こんにちは、なみです。
投資信託の投資対象って、株式や債券、リート、さらに国内と外国さらには先進国と新興国など色々ありますよね。それぞれ投資対象やリスク、リターンは異なります。
投資本なんかでは、リスク分散のためには株式と債券の比率は50:50が良い(バフェット氏の師匠といわれるベンジャミン・グレアム氏の推奨する比率)とか、株式:債券の比率を(100-年齢):年齢にすれば良いとか書かれていますが、投資対象と組み合わせ比率によってどの程度のリターンが得られるのか、また資産がどの程度変動するのかについてはあまり具体的なデータが示されていません。
そこで今回の記事では、国内株式/債券/リートと外国株式/債券/リートを対象に、それぞれの実績を比較し、さらにそれらを組み合わせた時のリターンや変動幅を比較してみました。
本来であれば、SPYのような運用実績の長いETFで検証するのがベストなのですが、配当の処理や為替の影響を考慮するのが複雑で、さらに様々な投資対象を横並びで比較することは極めて困難です。
そこで今回の比較検証では、運用実績もそこそこ長いインデックスファンドで、日本を代表する投資信託のブランドであるニッセイアセットマネジメント社の<購入・換金手数料なし>ニッセイ〇〇〇〇インデックスファンドシリーズに注目し、2016年4月から2021年4月までの約5年間を対象に、ファンドを組み合わせたときのトータルリターン、変動幅といったパフォーマンス比較を行いました。
各銘柄の値動き、リターンに加え、組み合わせと比率によるパフォーマンスの違いなど、様々な切り口から比較していますので、自分に合ったポートフォリオがわからない!という投資初心者の皆さんや、そろそろ自分のポートフォリオを見直したいという方にとって、非常に参考になる内容ではないかと思います。
約5年間の短い期間ながら、コロナショック前後の濃密な期間が含まれていますので、暴落時の影響やその後のパフォーマンスの違いがイメージいただけると思います。よろしければご覧ください。
結論
今回は投資家の皆さんがどのようなリスク、リターンを求めるかによって導きたい結論が異なりますので、ここでは今回検証したポートフォリオでの2016年4月~2021年4月のトータルリターンと、評価額の変動幅(リスク)を順位付けした結果は以下の通りとなりました。
なお、2016年4月に投資した原資に対し、5年後の2021年4月時点の評価額をパーセントで表現したものをトータルリターンとしました。

課題: 本文では、ファンドを組み合わせたときのパフォーマンス比較は、どの期間を対象に行われましたか。

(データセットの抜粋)
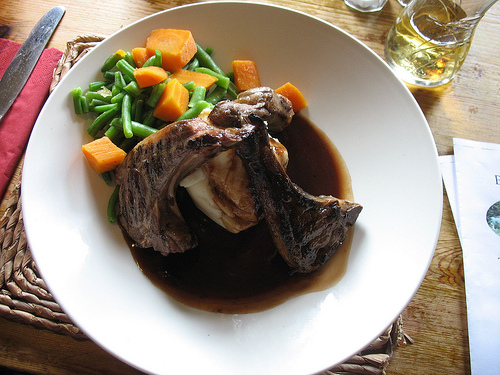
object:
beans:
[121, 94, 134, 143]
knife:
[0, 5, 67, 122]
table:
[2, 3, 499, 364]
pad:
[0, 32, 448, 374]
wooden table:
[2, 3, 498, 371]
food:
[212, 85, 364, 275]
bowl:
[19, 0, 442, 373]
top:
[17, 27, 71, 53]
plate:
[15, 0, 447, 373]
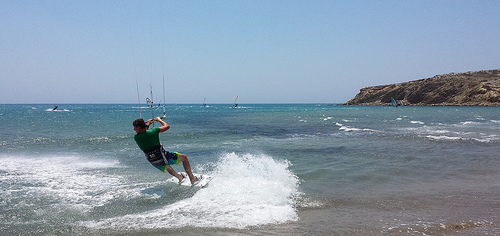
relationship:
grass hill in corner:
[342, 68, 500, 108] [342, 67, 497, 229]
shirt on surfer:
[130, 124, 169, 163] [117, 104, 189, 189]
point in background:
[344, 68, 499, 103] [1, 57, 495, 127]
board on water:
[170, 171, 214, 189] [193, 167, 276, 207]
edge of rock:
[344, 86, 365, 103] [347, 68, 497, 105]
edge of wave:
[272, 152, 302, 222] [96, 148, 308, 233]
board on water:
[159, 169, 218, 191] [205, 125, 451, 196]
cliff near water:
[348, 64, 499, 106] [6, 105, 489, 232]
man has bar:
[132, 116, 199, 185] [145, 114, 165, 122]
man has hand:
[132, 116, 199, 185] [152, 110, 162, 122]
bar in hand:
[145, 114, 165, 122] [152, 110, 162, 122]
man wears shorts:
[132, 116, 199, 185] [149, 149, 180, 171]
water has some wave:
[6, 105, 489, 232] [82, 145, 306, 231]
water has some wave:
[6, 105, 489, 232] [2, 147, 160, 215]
---
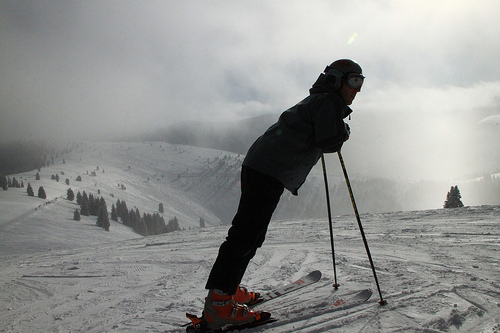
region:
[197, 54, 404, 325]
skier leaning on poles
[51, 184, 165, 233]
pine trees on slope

解答: 2016年4月から2021年4月までの約5年間です。